Everyone today seems so focused on MPG, yet this unit of measure is outdated. If the fuel is scalable, economically viable, environmentally friendly and truly sustainable, then MPG is actually not that important.
Petroleum is a finite resource. Focusing our resources to double or even triple the Miles Per Petroleum Gallon (MPPG) for vehicles is wrong headed in that this direction only delays the depletion of this finite resource. The correct focus is sustainability. We must migrate to sustainable fuels as soon as possible to reduce the impact the end of the petroleum era will have on our economy and on all our lives.
If we stay on the current track, auto makers will spend several trillion dollars in R&D over the coming decade trying to increase MPPG for a fuel that will likely no longer be sold in the U.S. commonly within 10-15 years. Also, emissions from any vehicle running on petroleum sourced fuels – including gasoline powered hybrids such as the Prius and Volt – have no life-cycle emissions off-sets. As compared to petrodiesel, biodiesel from 2nd generation feedstock has radically reduced emissions: use of preferred sourced B100 completely eliminates lifecycle carbon dioxide emissions (CO2), it also reduces emission of particulate matter by 40-65%, unburned hydrocarbons by 68%, carbon monoxide by 44-50%, sulfates by 100%, polycyclic aromatic hydrocarbons (PAHs) by 80%, and the carcinogenic nitrated PAHs by 90% on an average. The biodiesel molecules are simple hydrocarbon chains free of the aromatic substances and sulfur associated with fossil fuels.

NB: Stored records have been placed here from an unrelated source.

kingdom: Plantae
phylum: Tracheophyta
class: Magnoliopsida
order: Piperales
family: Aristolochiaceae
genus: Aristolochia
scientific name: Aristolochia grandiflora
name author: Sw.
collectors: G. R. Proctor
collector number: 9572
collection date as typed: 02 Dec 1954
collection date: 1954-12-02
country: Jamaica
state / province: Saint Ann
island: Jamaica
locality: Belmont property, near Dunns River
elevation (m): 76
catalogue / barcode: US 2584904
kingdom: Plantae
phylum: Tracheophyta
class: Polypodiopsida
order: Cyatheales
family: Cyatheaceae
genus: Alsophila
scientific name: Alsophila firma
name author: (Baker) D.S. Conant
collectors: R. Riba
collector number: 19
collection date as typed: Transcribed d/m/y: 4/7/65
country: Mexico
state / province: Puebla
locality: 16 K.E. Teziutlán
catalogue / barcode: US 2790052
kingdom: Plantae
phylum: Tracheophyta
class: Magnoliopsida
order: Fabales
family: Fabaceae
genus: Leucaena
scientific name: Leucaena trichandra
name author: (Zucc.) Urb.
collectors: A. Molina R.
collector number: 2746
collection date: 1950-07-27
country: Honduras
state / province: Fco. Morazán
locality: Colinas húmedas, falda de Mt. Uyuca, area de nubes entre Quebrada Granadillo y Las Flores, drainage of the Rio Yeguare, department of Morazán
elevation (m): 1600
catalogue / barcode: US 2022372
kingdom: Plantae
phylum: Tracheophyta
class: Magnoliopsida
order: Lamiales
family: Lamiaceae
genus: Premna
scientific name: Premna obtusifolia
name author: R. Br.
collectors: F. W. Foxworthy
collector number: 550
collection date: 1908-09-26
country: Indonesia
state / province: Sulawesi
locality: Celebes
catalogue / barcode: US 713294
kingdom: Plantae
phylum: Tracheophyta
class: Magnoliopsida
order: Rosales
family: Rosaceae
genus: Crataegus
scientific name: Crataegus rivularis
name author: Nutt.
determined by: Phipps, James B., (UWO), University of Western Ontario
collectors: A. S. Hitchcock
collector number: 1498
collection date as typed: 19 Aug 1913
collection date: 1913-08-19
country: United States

So to calculate the MPPG – take the MPG and figure in the biodiesel blend % – B5, B10, B20, B50 (as with the ETC Green vehicles) or even B100 for an infinite MPPG (the Trident Inceni runs on B100 for example).
Actually, if vehicles were running on B100 sourced from 2nd generation feedstock, then lower MPG is more desirable as it better supports our economy. ETC Green Engineers are working with the EPA and DOT to establish a new unit of measure – MPPG so people have a better understanding of the performance and emissions of the vehicle. For more information please review the article, Are you driving your last gasoline powered car?
Since the current business plans for large scale 2nd generation feedstock in the U.S. include the planting of 10 billion 12′-14′ tall trees, this solution can also claim the air filtration benefits of those trees including the reduction of heavy metals from coal burning power plants and various particulates from petroleum burning vehicles.
Source of MPPG: Steve Frazer developed and published the concept in September of 2009 when authoring an article on biodiesel sourced from 2nd generation feedstock. The term has been submitted to the Webster’s Dictionary, various encyclopedias and has been defined and referenced in dozens of formal papers to government agencies (DoT, EPA, DoD, DoE, …). In recent months several auto manufacturers (including Audi, Chrysler, Ford, VW, …) have discussed adding this unit of measure to their vehicle new car tags with marketing campaigns in an effort to better educate the public.